##### SOURCE DATA
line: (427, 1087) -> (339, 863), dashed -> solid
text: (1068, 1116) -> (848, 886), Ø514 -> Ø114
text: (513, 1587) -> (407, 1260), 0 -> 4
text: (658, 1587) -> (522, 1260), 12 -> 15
##########
##### SOURCE DATA
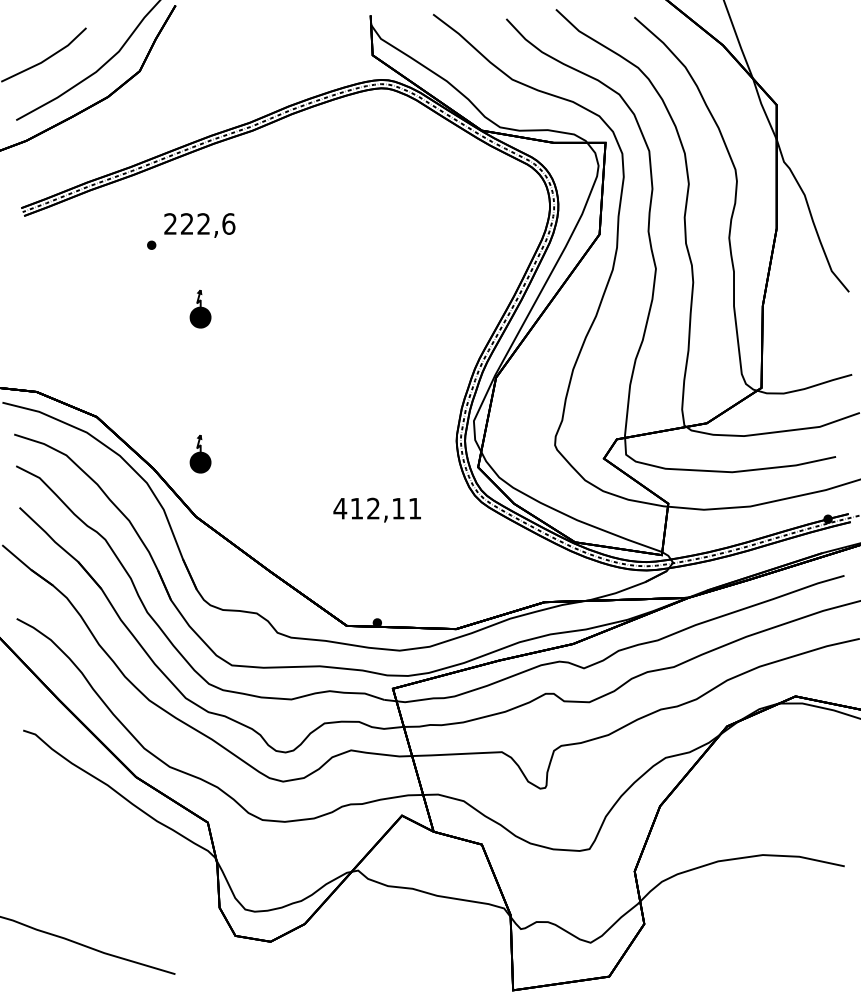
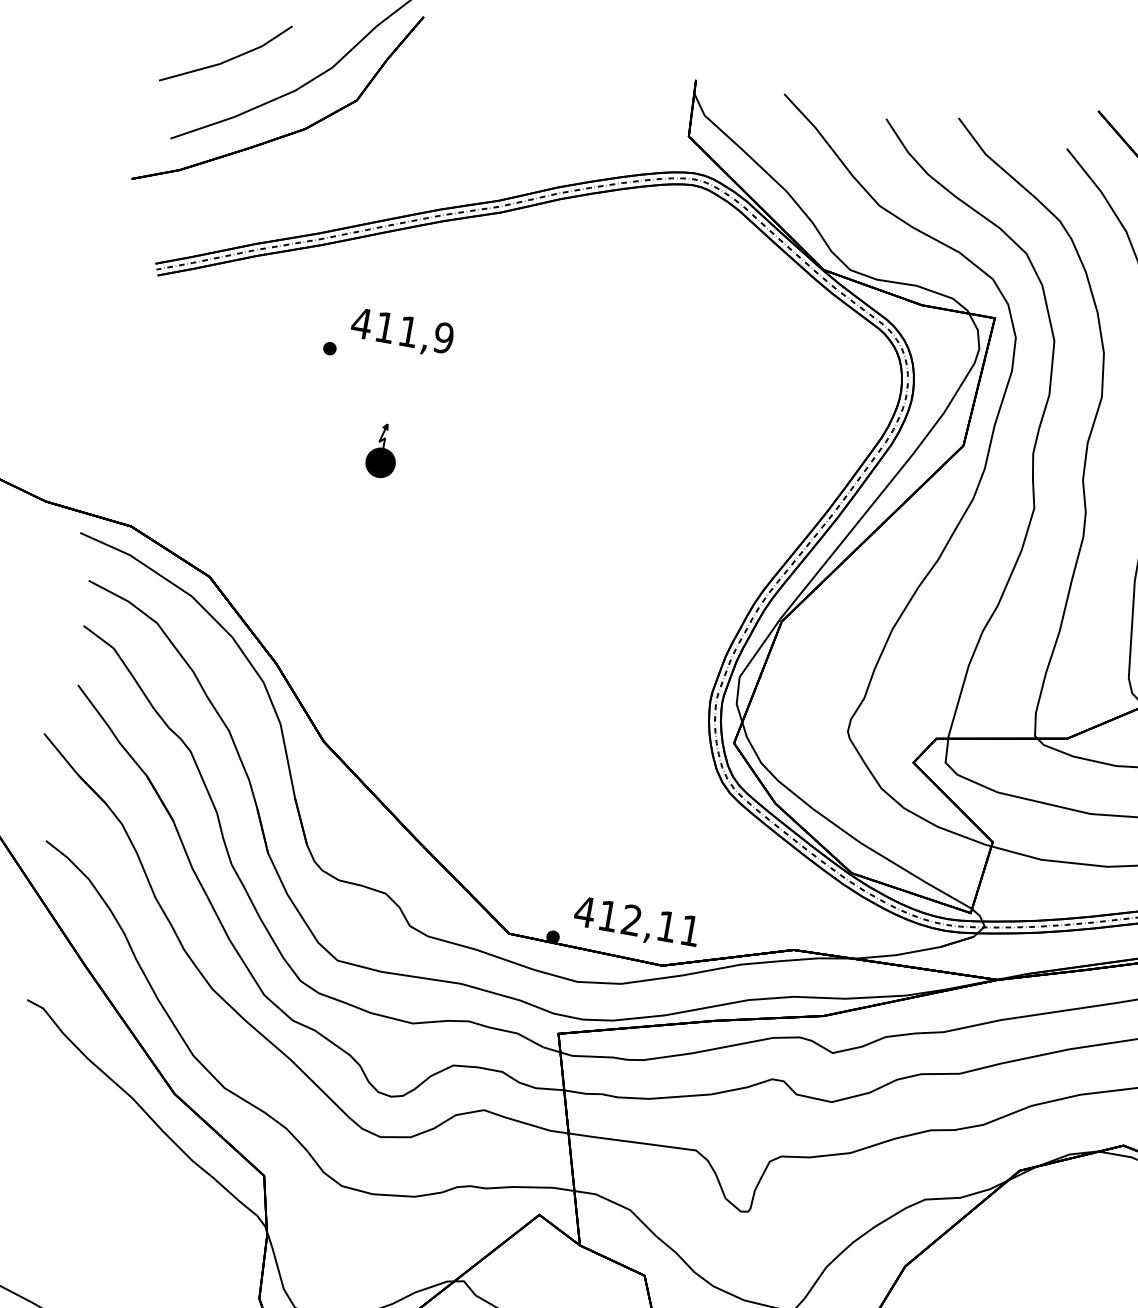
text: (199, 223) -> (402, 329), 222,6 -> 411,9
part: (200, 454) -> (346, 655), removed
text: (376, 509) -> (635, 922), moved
##########
TASK DESCRIPTION
Transcribe, exactly and without additions, the lines of the records above, beginning with the line that contains "line: (427, 1087)" and ending with the line that contains "text: (658, 1587) -> (522, 1260), 12 -> 15", both included.

RESPONSE TO THE TASK
line: (427, 1087) -> (339, 863), dashed -> solid
text: (1068, 1116) -> (848, 886), Ø514 -> Ø114
text: (513, 1587) -> (407, 1260), 0 -> 4
text: (658, 1587) -> (522, 1260), 12 -> 15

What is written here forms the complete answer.